The Critical Role of Observability in Phased Rollouts

#Observability plays a pivotal role in the success of phased rollouts. It involves collecting, analyzing, and acting on data from applications and infrastructure to gain a comprehensive understanding of system health and performance. Effective observability strategies enable real-time monitoring and proactive problem-solving during deployment phases, crucial for minimizing potential downtime. Key components include:

1. Log Management: Collecting and analyzing logs provides insights into system behavior and helps identify anomalies that could indicate underlying problems during a rollout.
2. Performance Metrics: Monitoring metrics such as response times, system throughput, and error rates help in assessing the impact of new updates on system performance.
3. Tracing: Tracing user requests across the system offers a detailed view of the application's operations, helping to pinpoint where failures occur and how they propagate through the system.

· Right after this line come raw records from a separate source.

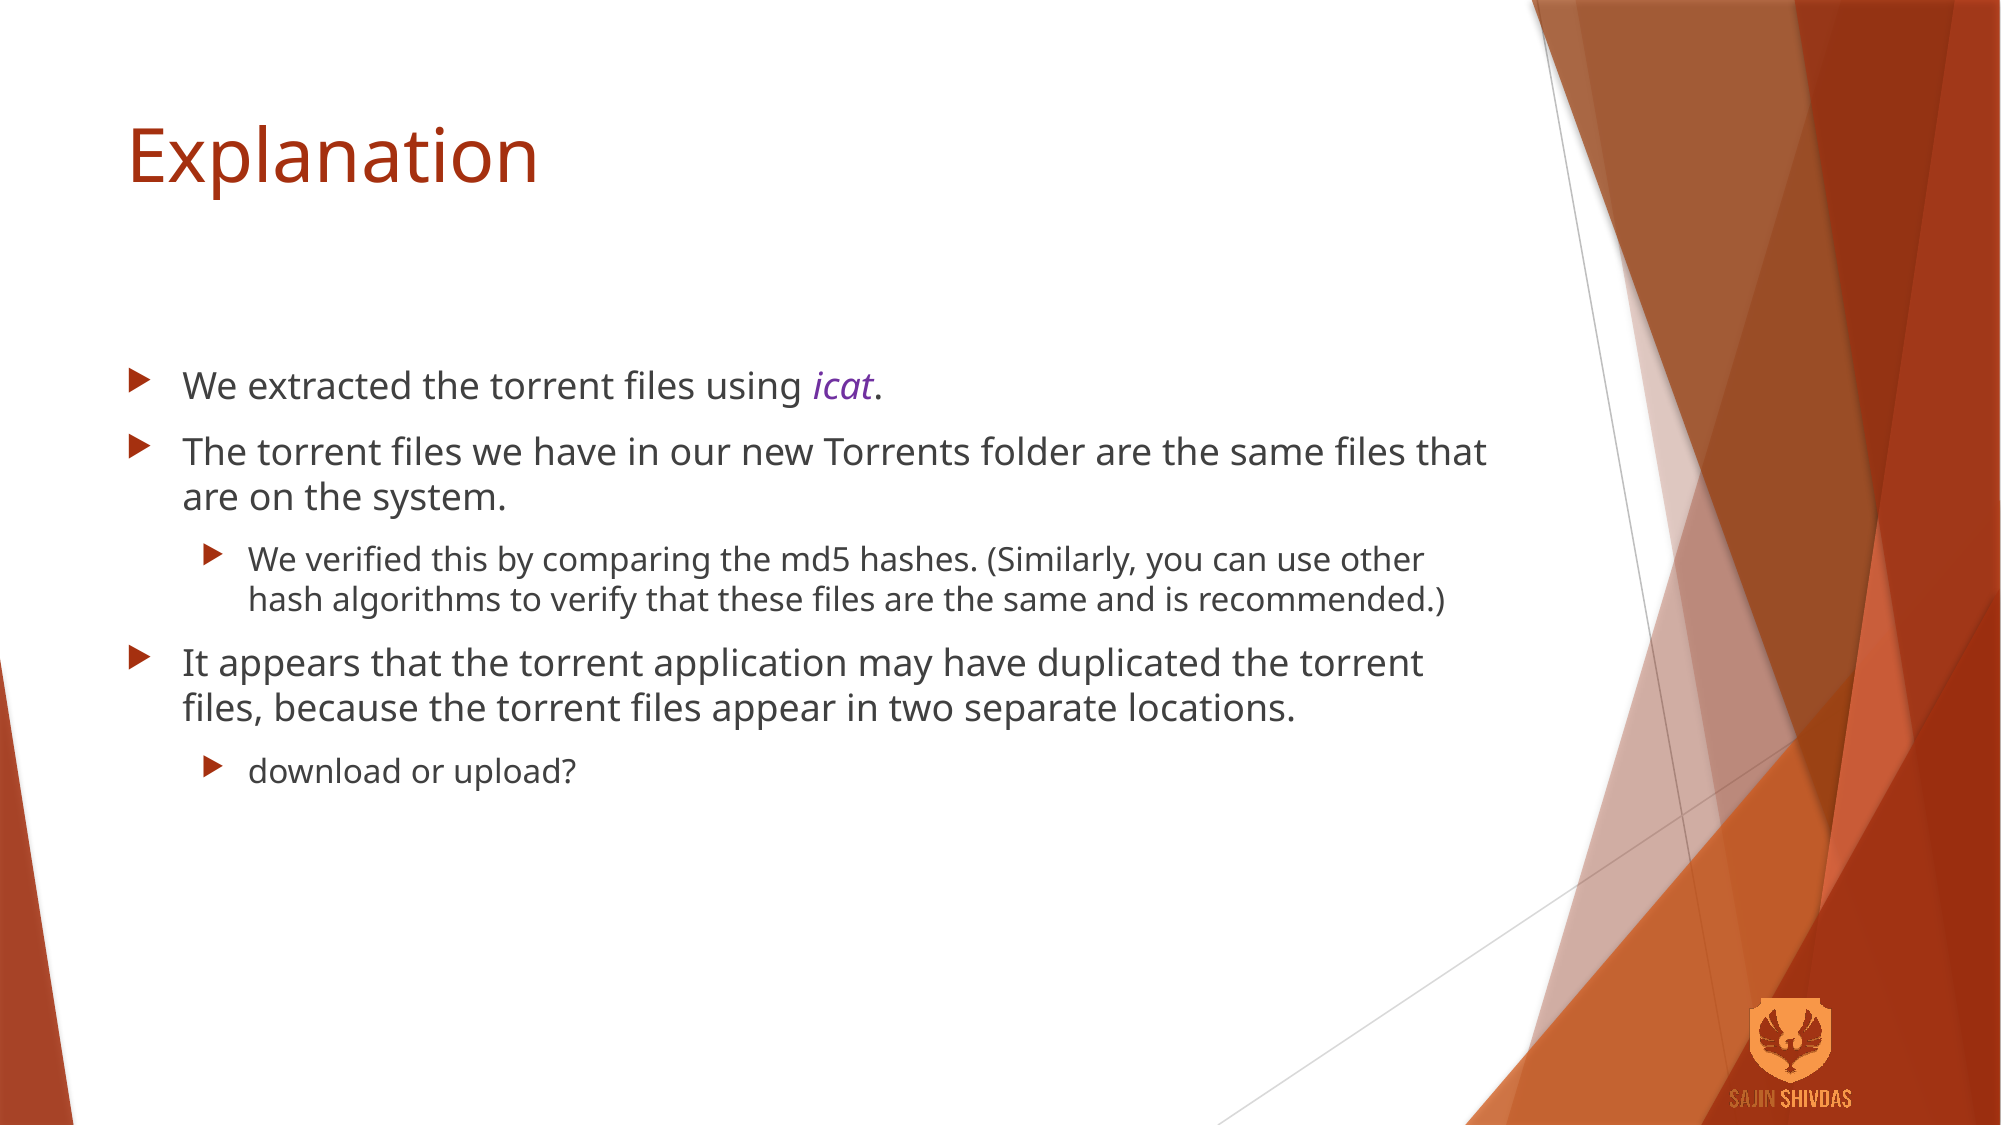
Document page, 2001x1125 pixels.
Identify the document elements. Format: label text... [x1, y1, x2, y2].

picture [1721, 991, 1863, 1117]
title Explanation [111, 99, 1522, 317]
list We extracted the torrent files using icat. The torrent files we have in our new Torrents folder are the same files that are on the system. We verified this by comparing the md5 hashes. (Similarly, you can use other hash algorithms to verify that these files are the same and is recommended.) It appears that the torrent application may have duplicated the torrent files, because the torrent files appear in two separate locations. download or upload? [111, 354, 1522, 992]
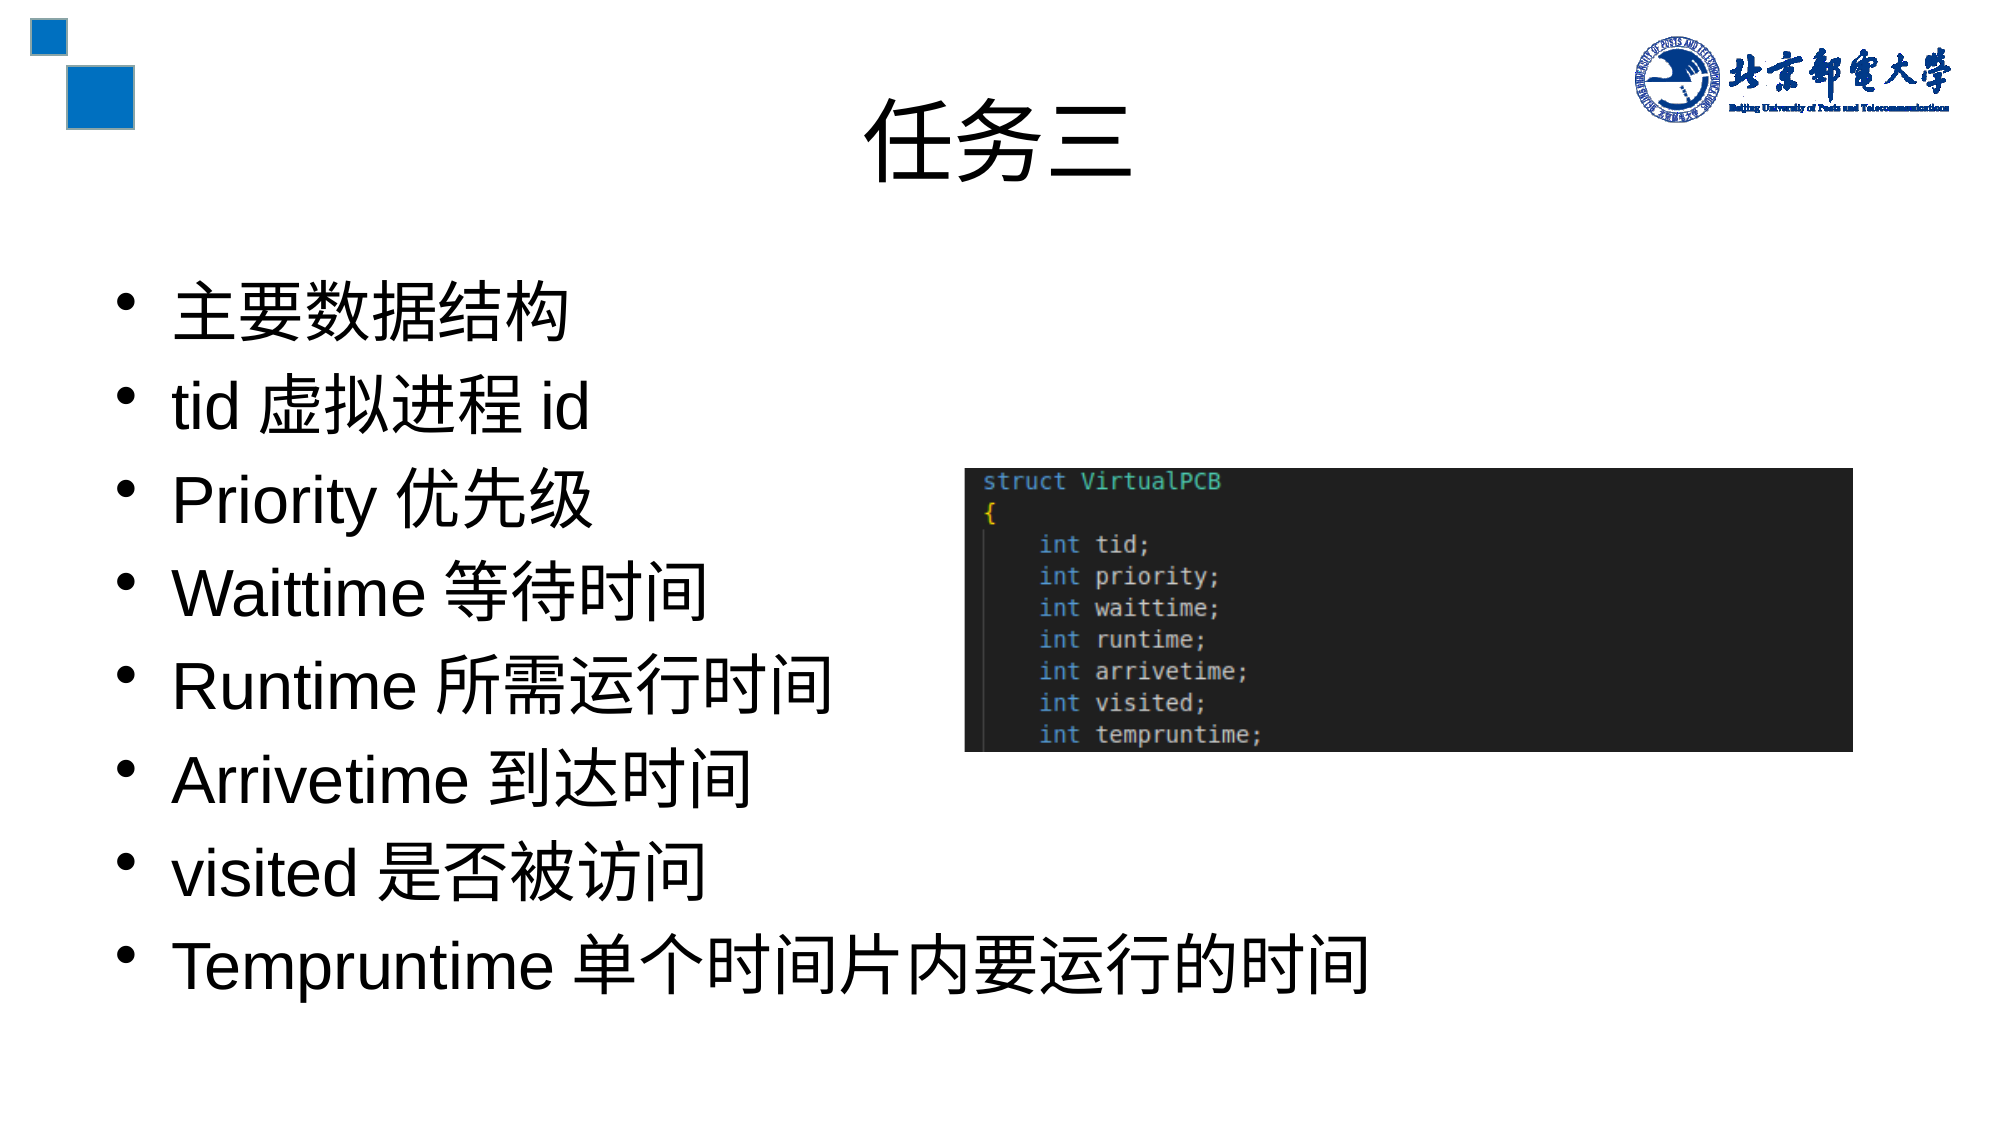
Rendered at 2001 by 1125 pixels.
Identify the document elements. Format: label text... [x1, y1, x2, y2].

title 任务三 [99, 44, 1901, 233]
picture [964, 467, 1853, 752]
list 主要数据结构 tid虚拟进程id Priority优先级 Waittime等待时间 Runtime所需运行时间 Arrivetime到达时间 visited是否被访问 Tempruntime单个时间片内要运行的时间 [99, 262, 1901, 1006]
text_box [31, 19, 134, 130]
picture [1626, 29, 1959, 130]
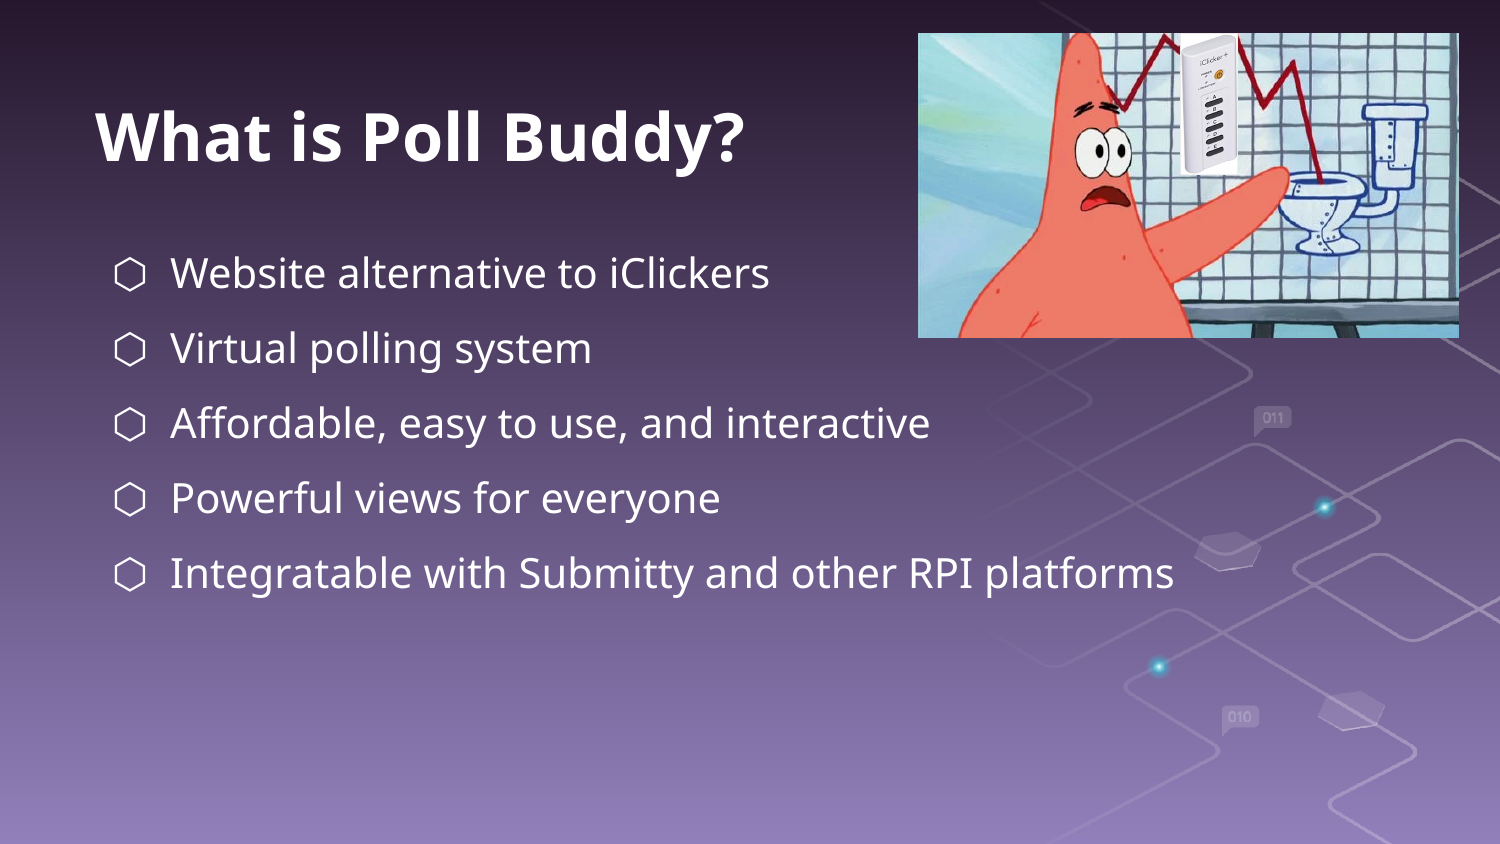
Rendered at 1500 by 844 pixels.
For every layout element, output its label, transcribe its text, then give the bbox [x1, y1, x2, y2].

title What is Poll Buddy? [95, 33, 917, 175]
picture [0, 0, 1500, 844]
list Website alternative to iClickers Virtual polling system Affordable, easy to use, and interactive Powerful views for everyone Integratable with Submitty and other RPI platforms [95, 221, 1267, 741]
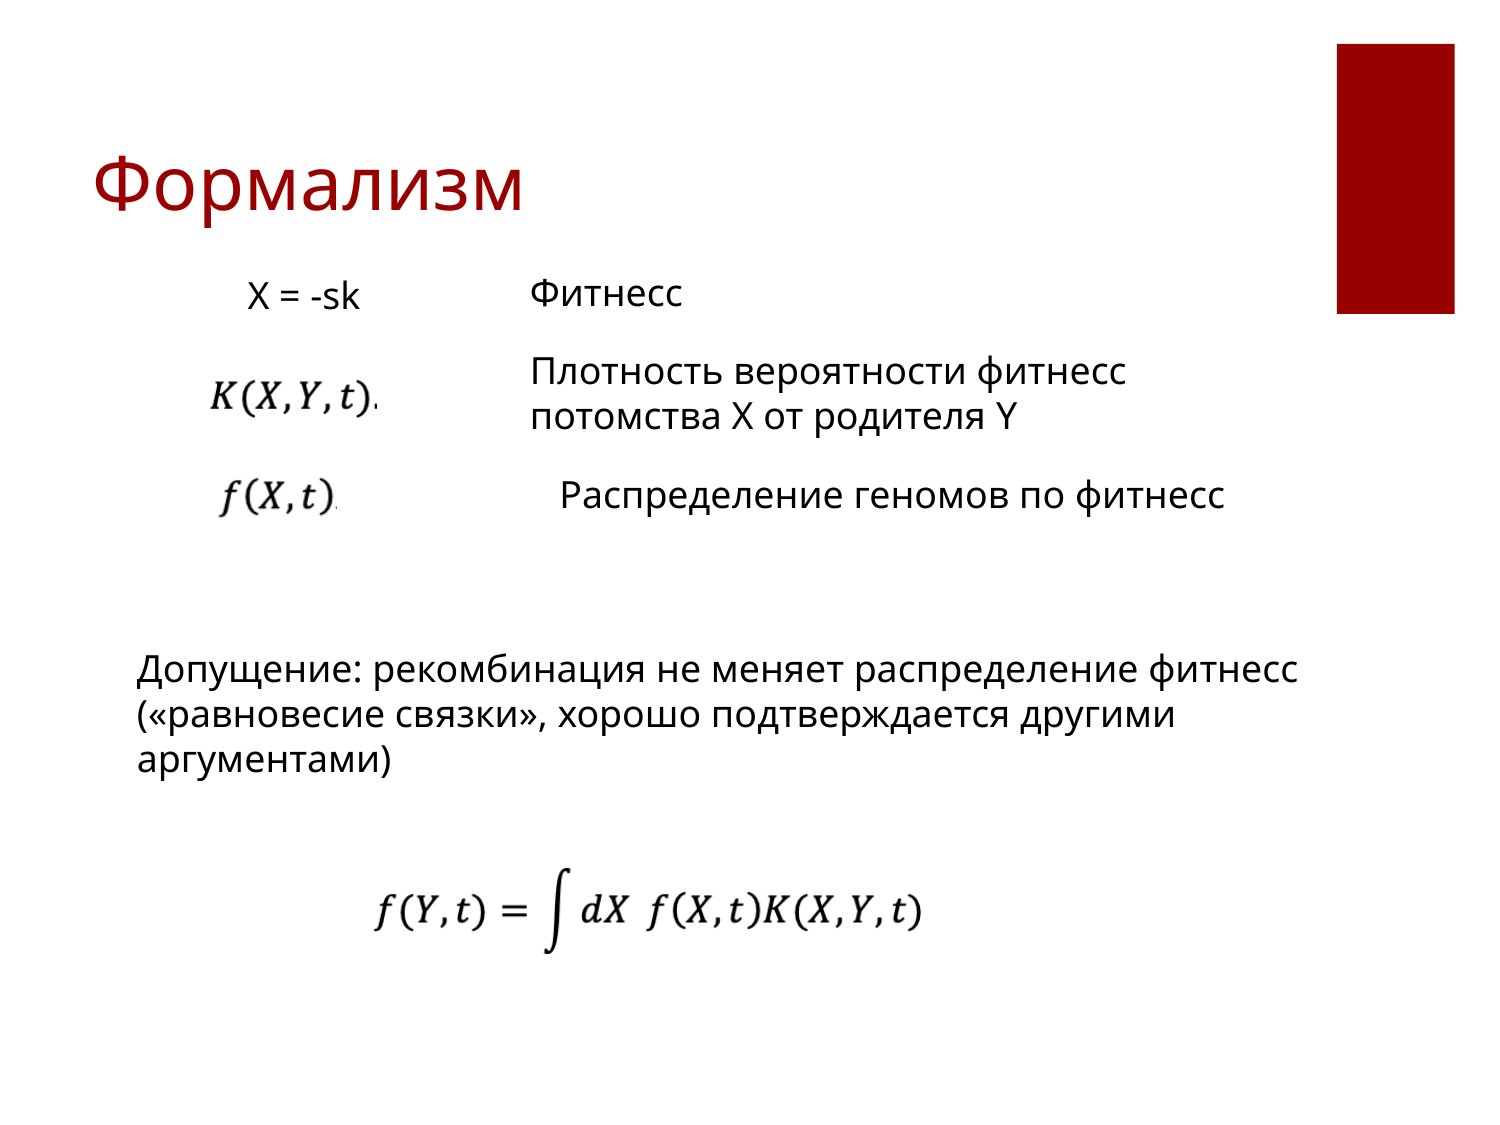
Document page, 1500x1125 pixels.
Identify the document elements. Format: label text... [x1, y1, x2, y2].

text_box Плотность вероятности фитнесс потомства Х от родителя Y [515, 340, 1195, 445]
picture [198, 353, 377, 434]
title Формализм [77, 45, 1146, 234]
text_box X = -sk [232, 264, 376, 325]
text_box Распределение геномов по фитнесс [544, 463, 1241, 524]
picture [213, 457, 337, 535]
picture [335, 846, 969, 977]
text_box Допущение: рекомбинация не меняет распределение фитнесс («равновесие связки», хорошо подтверждается другими аргументами) [122, 637, 1423, 788]
text_box Фитнесс [515, 262, 934, 322]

For companies like OpenAI and CrowdStrike, enhancing their observability frameworks could provide deeper insights into their deployment processes, enabling them to detect and address issues more swiftly and effectively during phased rollouts. Integrating comprehensive logging, detailed performance metrics, and thorough tracing capabilities would allow for a more controlled and informed update process, significantly reducing the likelihood of widespread service outages.

Conclusion

The outages experienced by OpenAI and CrowdStrike serve as continuing reminders of the complexities and risks inherent in software deployment. By adopting phased or staggered rollouts, companies can not only reduce the impact of potential outages but also enhance their ability to manage and mitigate risks. Coupled with robust observability practices, these strategies form a foundational approach to maintaining service reliability and trust in the ever-evolving landscape of technology services.